Apatite fission-track (FT) ages from the Central Anatolian Crystalline Complex (CACC), a microcontinent within the Turkish segment of the Alpine-Himalayan orogen, vary dramatically from north to south. This variation correlates with differences in the obliquity of convergence of the continental fragment relative to the Pontide belt (for the northern CACC) and the Tauride belt (for the southern CACC). The northern CACC was deformed and metamorphosed during Late Cretaceous orogen-normal collision and was exhumed from the mid-crust to shallow crustal levels ( < 2 km depth) primarily by erosion as evidenced by an extensive unroofing sequence nearby.

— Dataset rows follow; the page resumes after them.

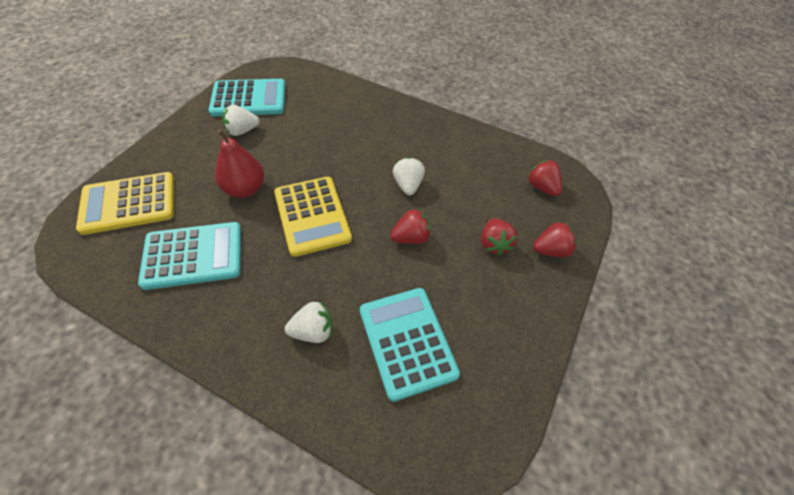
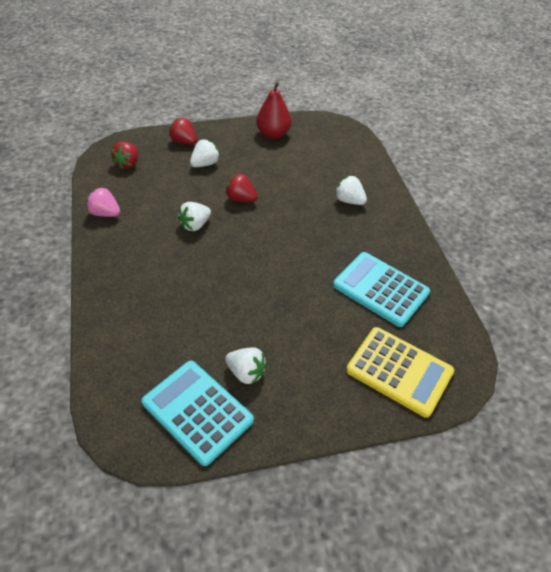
camera: 130 degrees left, 5 degrees down
(244, 189) = (302, 311): red pear -> red pear (273, 134)
(312, 216) = (279, 255): yellow calculator -> none
(407, 342) = (309, 165): turquoise calculator -> none
(477, 142) = (105, 213): none -> pink strawberry
(494, 244) = (205, 164): red strawberry -> white strawberry

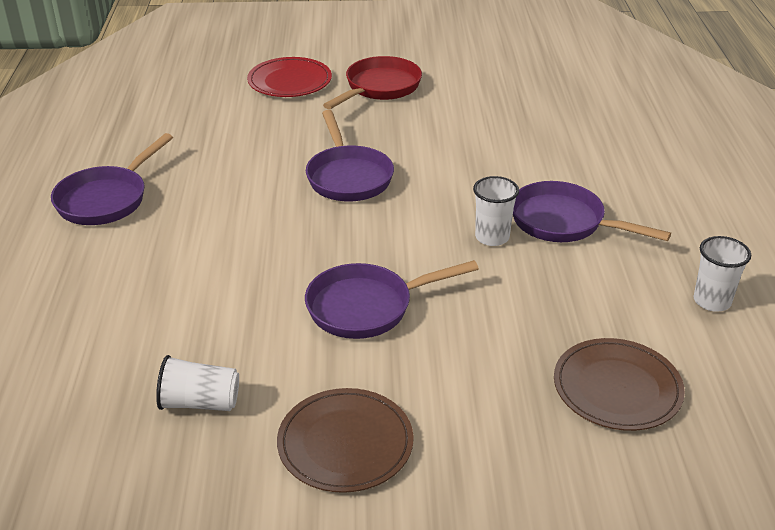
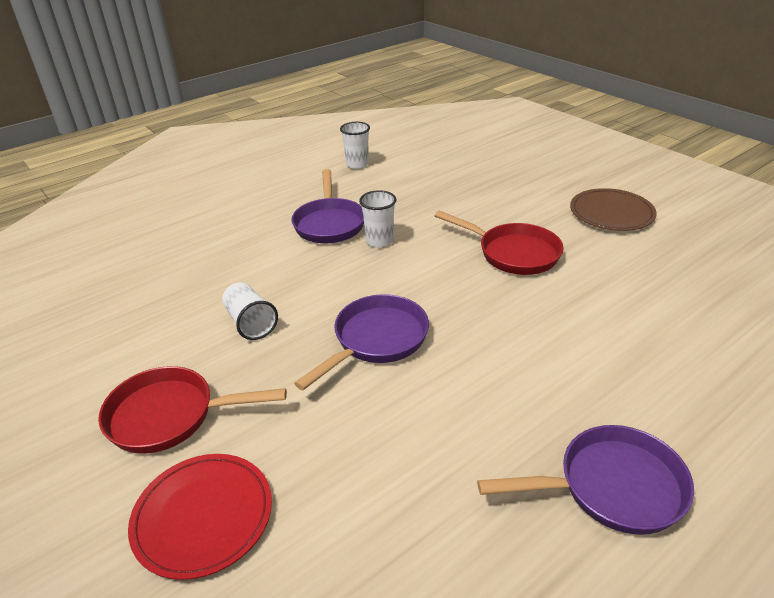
camera: 125 degrees left, 0 degrees up
(200, 402) = (674, 267): white cup -> white cup (250, 323)
(367, 307) = (513, 253): purple pan -> red pan
(617, 388) = (460, 167): brown plate -> none

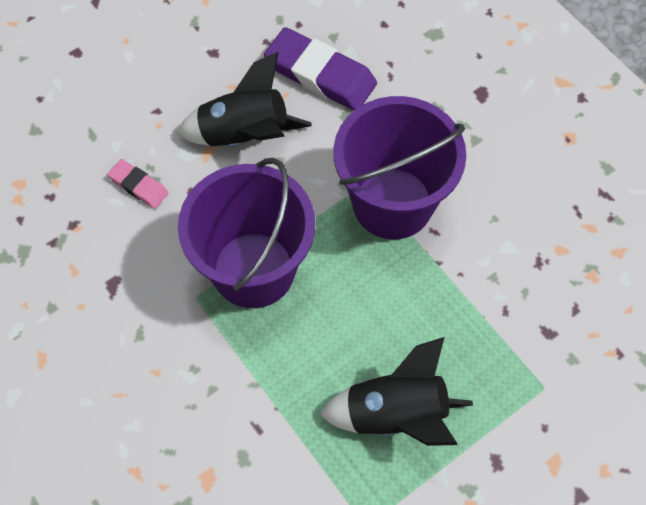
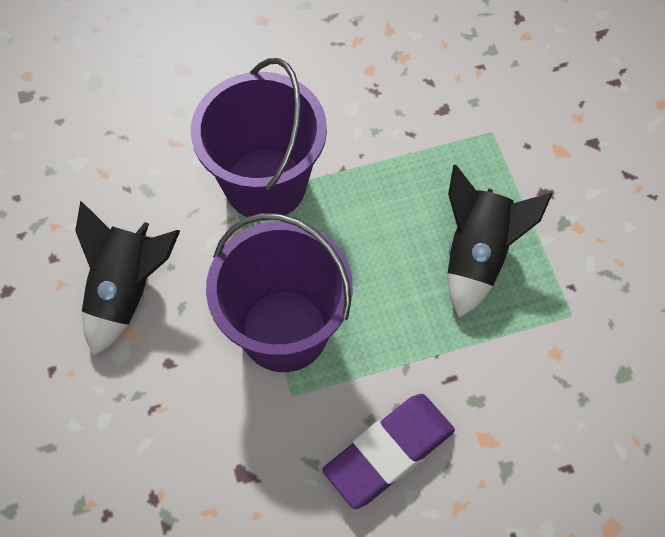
camera: 70 degrees left, 0 degrees up
(138, 186) = (137, 415): pink eraser -> none
(320, 74) = (89, 197): purple eraser -> purple eraser (389, 452)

Apatite FT ages from two massifs (Kirşehir, Akdaǧ) in the northern CACC range from ~ 32 to 47 Ma and these rocks cooled slowly at ~ 3°C/m.y. from > 50 Ma to the present. In contrast, the southern CACC (Niǧde Massif) was initially deformed and metamorphosed during Late Cretaceous contraction, but subsequently developed as a metamorphic core complex in a wrench-dominated regime and was exhumed to < 2 km depth at least 20 m.y. later than the northern CACC. Apatite FT ages for the Niǧde core complex range from ~ 9 to 12 Ma and exhumation resulted in slow to moderate cooling at rates of 30°C to 8°C/m.y. The northern massifs were therefore exhumed to < 2 km depth while the Niǧde rocks remained above the apatite FT closure temperature. The Niǧde core complex was unroofed primarily by tectonic denudation along low-angle detachment faults because the faults clearly bound the core and there is very little in the way of detritus that records unroofing. This is different from core complexes described for the Aegean and other extensional regimes worldwide because it developed in a highly oblique (wrench) zone. The broad zone of wrenching subsequently evolved into a narrow brittle fault zone that is intermittently seismically active today.